_RECORDS FOR THE TASK_
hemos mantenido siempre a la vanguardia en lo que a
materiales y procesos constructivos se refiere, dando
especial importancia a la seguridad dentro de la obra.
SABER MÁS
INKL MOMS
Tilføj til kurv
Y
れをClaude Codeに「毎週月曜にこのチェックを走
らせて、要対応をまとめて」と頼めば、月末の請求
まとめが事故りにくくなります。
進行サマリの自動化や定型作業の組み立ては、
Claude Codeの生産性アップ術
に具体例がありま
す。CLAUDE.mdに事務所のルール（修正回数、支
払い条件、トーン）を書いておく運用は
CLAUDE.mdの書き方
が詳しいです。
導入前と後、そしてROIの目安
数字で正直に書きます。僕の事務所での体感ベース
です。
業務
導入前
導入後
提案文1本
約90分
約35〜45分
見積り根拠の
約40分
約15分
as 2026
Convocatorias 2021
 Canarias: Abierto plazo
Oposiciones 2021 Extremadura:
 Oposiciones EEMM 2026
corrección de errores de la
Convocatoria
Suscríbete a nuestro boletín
==
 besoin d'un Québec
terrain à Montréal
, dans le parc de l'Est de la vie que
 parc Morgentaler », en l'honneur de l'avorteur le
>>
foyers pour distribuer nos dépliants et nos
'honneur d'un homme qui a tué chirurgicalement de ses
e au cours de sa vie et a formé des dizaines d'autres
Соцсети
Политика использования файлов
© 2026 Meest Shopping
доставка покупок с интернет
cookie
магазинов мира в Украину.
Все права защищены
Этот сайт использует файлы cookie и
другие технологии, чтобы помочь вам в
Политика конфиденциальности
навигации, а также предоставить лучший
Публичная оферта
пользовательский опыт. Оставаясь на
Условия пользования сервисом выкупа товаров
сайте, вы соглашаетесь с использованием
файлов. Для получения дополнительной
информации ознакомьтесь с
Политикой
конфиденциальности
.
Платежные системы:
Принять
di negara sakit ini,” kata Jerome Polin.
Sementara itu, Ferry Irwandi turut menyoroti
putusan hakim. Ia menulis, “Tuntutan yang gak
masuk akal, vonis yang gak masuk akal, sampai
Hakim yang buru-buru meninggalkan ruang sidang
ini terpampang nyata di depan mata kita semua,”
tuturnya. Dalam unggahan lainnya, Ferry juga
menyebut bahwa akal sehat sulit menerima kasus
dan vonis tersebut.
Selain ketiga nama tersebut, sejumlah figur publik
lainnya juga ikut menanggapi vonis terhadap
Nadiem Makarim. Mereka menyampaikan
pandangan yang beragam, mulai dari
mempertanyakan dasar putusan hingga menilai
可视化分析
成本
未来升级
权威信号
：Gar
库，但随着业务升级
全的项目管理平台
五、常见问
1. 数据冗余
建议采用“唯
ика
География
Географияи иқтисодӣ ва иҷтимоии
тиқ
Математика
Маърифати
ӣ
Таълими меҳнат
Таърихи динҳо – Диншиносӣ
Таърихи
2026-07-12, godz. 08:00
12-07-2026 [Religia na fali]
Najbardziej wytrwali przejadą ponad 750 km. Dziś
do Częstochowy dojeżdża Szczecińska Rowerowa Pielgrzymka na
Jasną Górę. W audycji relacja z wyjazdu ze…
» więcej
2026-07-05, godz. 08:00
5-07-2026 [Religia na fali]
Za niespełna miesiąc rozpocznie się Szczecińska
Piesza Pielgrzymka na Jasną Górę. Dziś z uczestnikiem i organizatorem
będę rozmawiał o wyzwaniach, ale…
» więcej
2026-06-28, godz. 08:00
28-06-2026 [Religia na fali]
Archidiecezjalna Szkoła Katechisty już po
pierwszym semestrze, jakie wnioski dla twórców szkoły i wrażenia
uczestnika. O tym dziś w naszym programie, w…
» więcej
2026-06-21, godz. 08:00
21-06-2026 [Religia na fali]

_THE PROBLEM_
A word-for-word copy of the lines above from the one with "hemos mantenido siempre" through the one with "Suscríbete a nuestro boletín", inclusive, is the only output wanted.

_ANSWER SPACE_
hemos mantenido siempre a la vanguardia en lo que a
materiales y procesos constructivos se refiere, dando
especial importancia a la seguridad dentro de la obra.
SABER MÁS
INKL MOMS
Tilføj til kurv
Y
れをClaude Codeに「毎週月曜にこのチェックを走
らせて、要対応をまとめて」と頼めば、月末の請求
まとめが事故りにくくなります。
進行サマリの自動化や定型作業の組み立ては、
Claude Codeの生産性アップ術
に具体例がありま
す。CLAUDE.mdに事務所のルール（修正回数、支
払い条件、トーン）を書いておく運用は
CLAUDE.mdの書き方
が詳しいです。
導入前と後、そしてROIの目安
数字で正直に書きます。僕の事務所での体感ベース
です。
業務
導入前
導入後
提案文1本
約90分
約35〜45分
見積り根拠の
約40分
約15分
as 2026
Convocatorias 2021
 Canarias: Abierto plazo
Oposiciones 2021 Extremadura:
 Oposiciones EEMM 2026
corrección de errores de la
Convocatoria
Suscríbete a nuestro boletín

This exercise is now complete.